Lale SarıibrahimoğluKimliğini özetleyelim:  ülkesini anlamaya, anlatmaya ve demokratik dönüşümüne  katkıda bulunmaya çalışan bir “gerçek” bir gazeteci,  bir aydın ve namuslu bir demokrat.  Şu anda ise, sancısı ve krizi eksilmeyen ve canını sürekli  acıtan Türkiye demokrasi tarihinin kendisine sunduğu  en büyük paradoks  sayesinde,  kusursuz bir sivil demokrasi “müdafii”si iken,  “silahlı terör örgütüne üye olmak” suçlamasının “müdafii” olarak Bakırköy Kadın Kapalı Ceza İnfaz Kurumu’nda.  
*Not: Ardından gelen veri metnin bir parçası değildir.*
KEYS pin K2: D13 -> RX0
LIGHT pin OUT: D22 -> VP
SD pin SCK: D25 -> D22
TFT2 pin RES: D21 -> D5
Lale, kendisine sürekli bedel ödeten demokrasi müdafii’liğinin ve  gerçek gazeteci kimliğinin üstünde, arkadaşlığından onur duyduğum ve düşüncelerine saygı beslediğim sevgili bir dostum. 
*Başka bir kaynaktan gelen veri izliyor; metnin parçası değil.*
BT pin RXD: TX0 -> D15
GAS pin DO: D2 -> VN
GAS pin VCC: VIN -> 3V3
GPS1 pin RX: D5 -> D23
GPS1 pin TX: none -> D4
Lale  ile, TESEV’in ve Cenevre Orduların Demokratik Kontrolu Merkezi’nin 2005’te ortaklaşa yayımladıkları Türkiye 2005 Güvenlik Sektörü ve Demokratik Gözetim Almanağı’nın editörlüğünü yaptığım sırada tanıştık.  Cenevre Merkezi’nin isminin bile şaşkınlıkla ve korkuyla karşılandığı yıllardı. TESEV, neyse ki henüz demokrasi çizgisindeydi. AK Parti 2002 yılında seçimle iktidara gelmişti ancak “irtica”nın öncelikli iç  tehdit seviyesine çıkarılması ile başlayan 28 Şubat sürecinin etkisi hala sürüyordu.  TSK, bir iç tehdit olarak gördüğü AK Parti’ye son derece kuşkulu yaklaşıyor ve rejimin temel parametrelerine müdahil olma konumunu terk etmek istemiyordu.
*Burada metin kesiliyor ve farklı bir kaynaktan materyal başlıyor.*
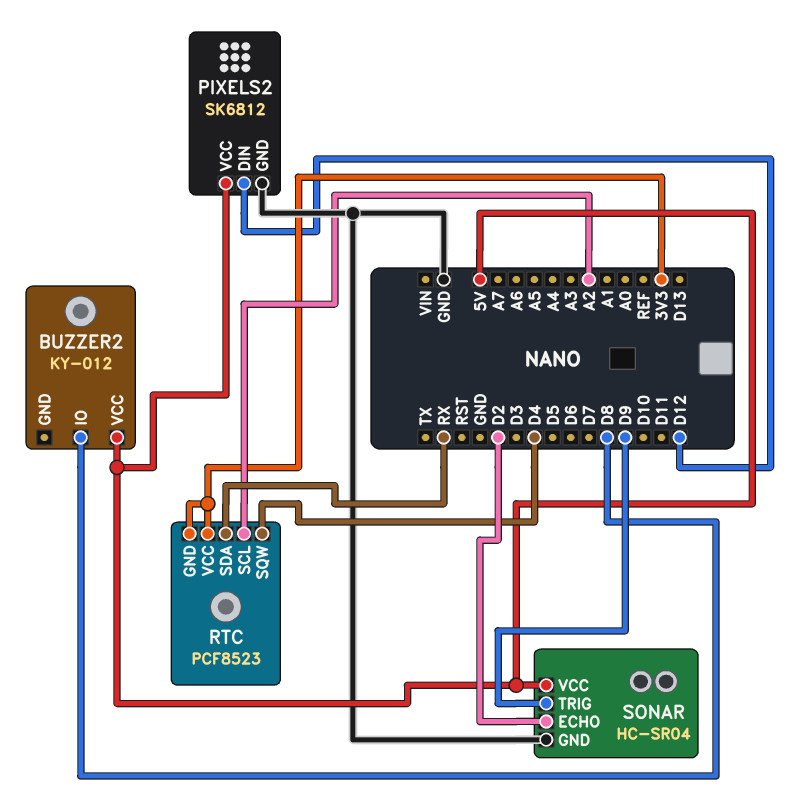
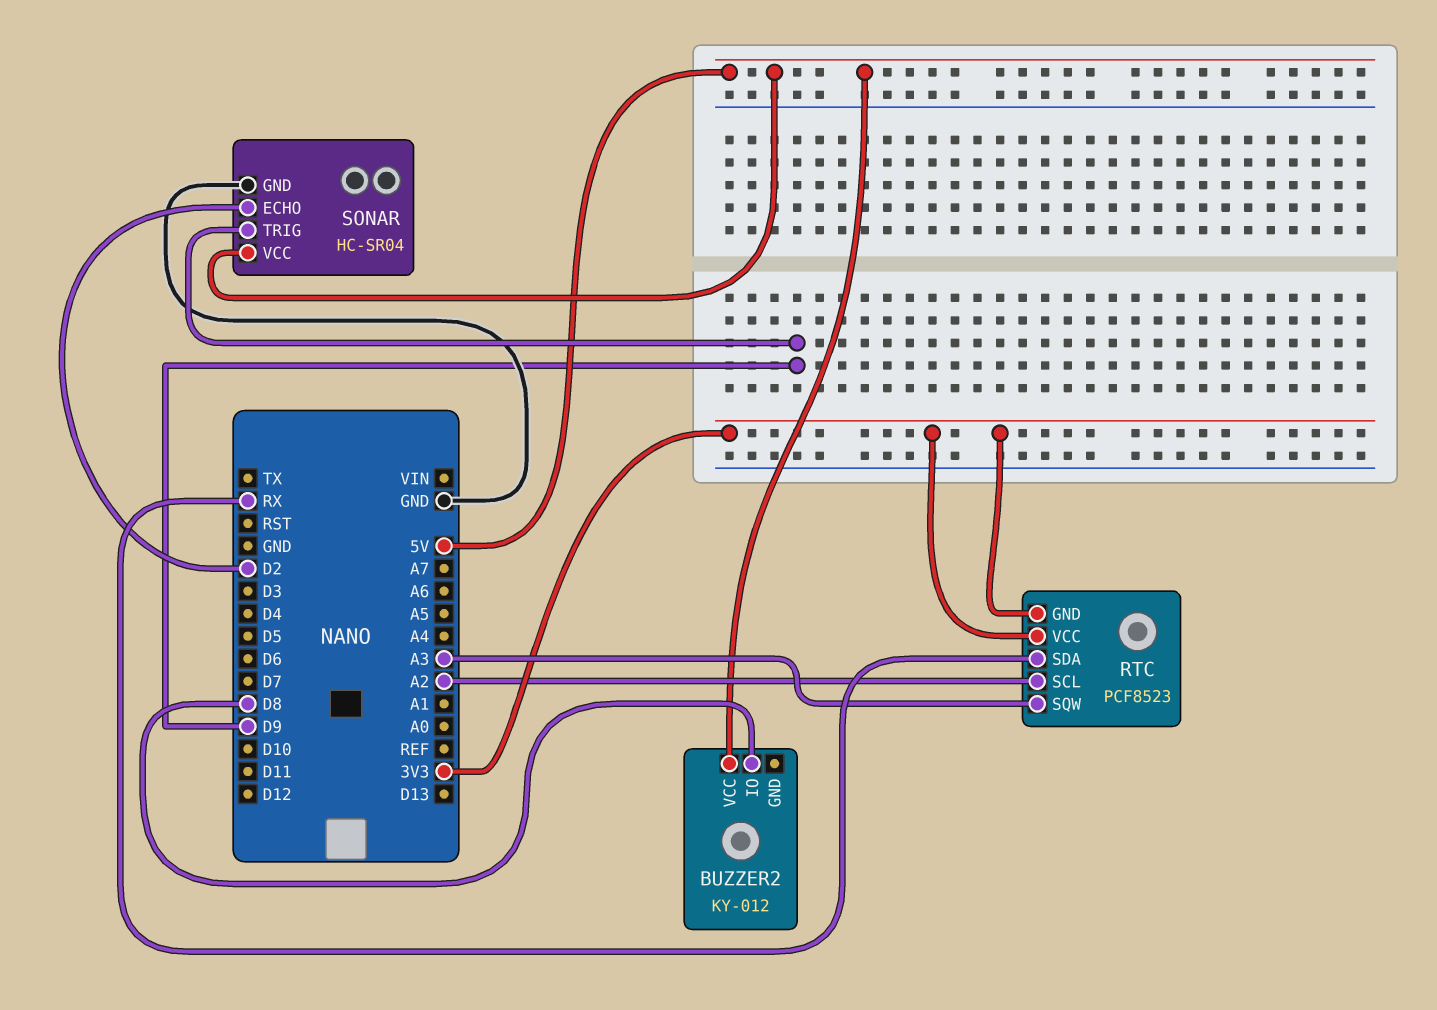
PIXELS2: SK6812 -> none
PIXELS2 pin DIN: D12 -> none
PIXELS2 pin GND: GND -> none
PIXELS2 pin VCC: 5V -> none
RTC pin SQW: D4 -> A3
Daha ilk buluşmamızda Lale ile  siyaseten yüzde yüz kesişen bir noktada olduğumuzu keşfederek kesintisiz sürecek bir dostluğu perçinledik. Babası,  Türk Silahlı Kuvvetleri’yle tartışılmaz bir yakınlık içinde olan bir siyasette, CHP’de, üç dönem milletvekilliği ve bir dönem senatörlük yapmış önemli bir şahsiyetti.  Lale ise hiçbir grup, siyaset, ekol ya da partiye (mevcut siyasal iklime yaranmak amacıyla değil sırf gerçekleri konuşmak açısından “cemaat’e” da demem gerek) ait değildi. Özgür ruhluydu;  demokratik değerlere basma kalıp bağlılık yemini eden milyonlarca kitlenin çok dışındaydı; demokrasi  normlarını özümsemiş, sindirmiş bir anlayışa sahipti.  En büyük derdi  askeri bürokrasinin siyasete müdahale potansiyelini engelleyerek   asli görevini yapmasını sağlayacak  “normal” bir ortama geçmekti.   TSK’nın, güvenliği, tartışma-dışı, toplum ve siyaset-üstü ve hele parlamento denetimi dışı görmemesini sağlayacak ve kendi siyasal mülahazalarının tasallutundan arındıracak bir reform ortamına geçilmesini arzu ediyordu.  Sivil iktidarların muktedir olmasını, askeri müdahalelerden mağdur olmamasını, güvenlik kurumları ve kavramı üzerinde sivil demokratik gözetim sistematiğinin kararlı bir biçimde yerleştirilmesini savunuyordu. Bu idealleri şu güne kadar tavizsiz savunageldi.  Kısacası, çıkarmayı amaçladığımız almanak ile Lale, tıpı tıpına uyuşuyordu.  Lale almanağa TSK, Jandarma ve Sahil Güvenlik bölümlerini yazdı.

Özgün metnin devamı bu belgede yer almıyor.